Un dato, quest’ultimo, che contrasta con quanto sancito dall’articolo 17 della legge 354 del 1975, sottolinea la garante dei detenuti. La legge, infatti, afferma che “sono ammessi a frequentare gli istituti penitenziari con l’autorizzazione e secondo le direttive del magistrato di sorveglianza, su parere favorevole del direttore, tutti coloro che avendo concreto interesse per l’opera di risocializzazione dei detenuti dimostrino di poter utilmente promuovere lo sviluppo dei contatti con la comunità carceraria e la società libera. Le persone indicate nel comma precedente operano sotto il controllo del direttore”.

La possibile regressione - La modifica rispetto alle autorizzazioni non rappresenta, secondo la Burla, “solo una regressione” in merito al percorso di rieducazione, ma nasconde “una serie di ostacoli volti a rendere sempre più complesso quel percorso, dimostrando - ad alti livelli - una sfiducia, neppure mal celata, verso i direttori degli istituti, e in generale degli operatori penitenziari che, con estrema difficoltà, si trovano a lavorare in luoghi sempre più sovraffollati”. In luoghi dove fragilità e marginalità sono ormai regola, e dove c’è enorme bisogno di “interpreti e mediatori culturali” (questo a causa delle barriere linguistiche che ogni giorno emergono) si manifestano “sfiducia e delegittimazione anche nei confronti della magistratura di sorveglianza, anch’essa lasciata a operare “in trincea” a causa dell’assenza importante di personale, anche amministrativo”.
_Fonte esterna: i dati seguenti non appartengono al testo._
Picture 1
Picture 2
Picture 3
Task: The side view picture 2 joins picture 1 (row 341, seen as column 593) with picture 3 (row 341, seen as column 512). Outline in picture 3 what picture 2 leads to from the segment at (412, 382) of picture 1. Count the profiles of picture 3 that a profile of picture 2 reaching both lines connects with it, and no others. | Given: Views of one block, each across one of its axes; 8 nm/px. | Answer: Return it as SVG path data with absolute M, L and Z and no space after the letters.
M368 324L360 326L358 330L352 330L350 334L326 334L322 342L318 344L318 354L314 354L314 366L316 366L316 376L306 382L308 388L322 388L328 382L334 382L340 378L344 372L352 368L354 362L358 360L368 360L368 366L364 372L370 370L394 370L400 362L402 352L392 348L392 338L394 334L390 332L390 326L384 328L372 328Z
Il tutto striderebbe se confrontato con le dichiarazioni del governo “a favore di telecamera” in relazione alla situazione delle carceri. Di recente il viceministro alla Giustizia, Francesco Paolo Sisto, ha visitato la casa circondariale triestina. “Pur apprezzando lo sforzo titanico degli operatori” conclude la Burla, Sisto ha affermato come il vero problema stia nel sovraffollamento. A tutto ciò si era aggiunto il commento sui due fenomeni da evitare. “Lo sdegno e la depressione”. I detenuti che vivono male, in assenza di condizioni igieniche “soddisfacenti” e alle prese con una “brutta sanità” rischiano di venire travolti dallo sdegno. “Le rivolte diventano una sorta di protesta contro il luogo in cui vivi”. Per il garante dei detenuti, la depressione “ti prende quando non hai prospettive, se non c’è un percorso trattamentale che ti dà l’idea che al di fuori c’è qualcosa da fare, che puoi fare; la depressione può comportare anche gesti di autolesionismo”. L’aumento dei suicidi nelle carceri, ormai, “non fa neanche più notizia”.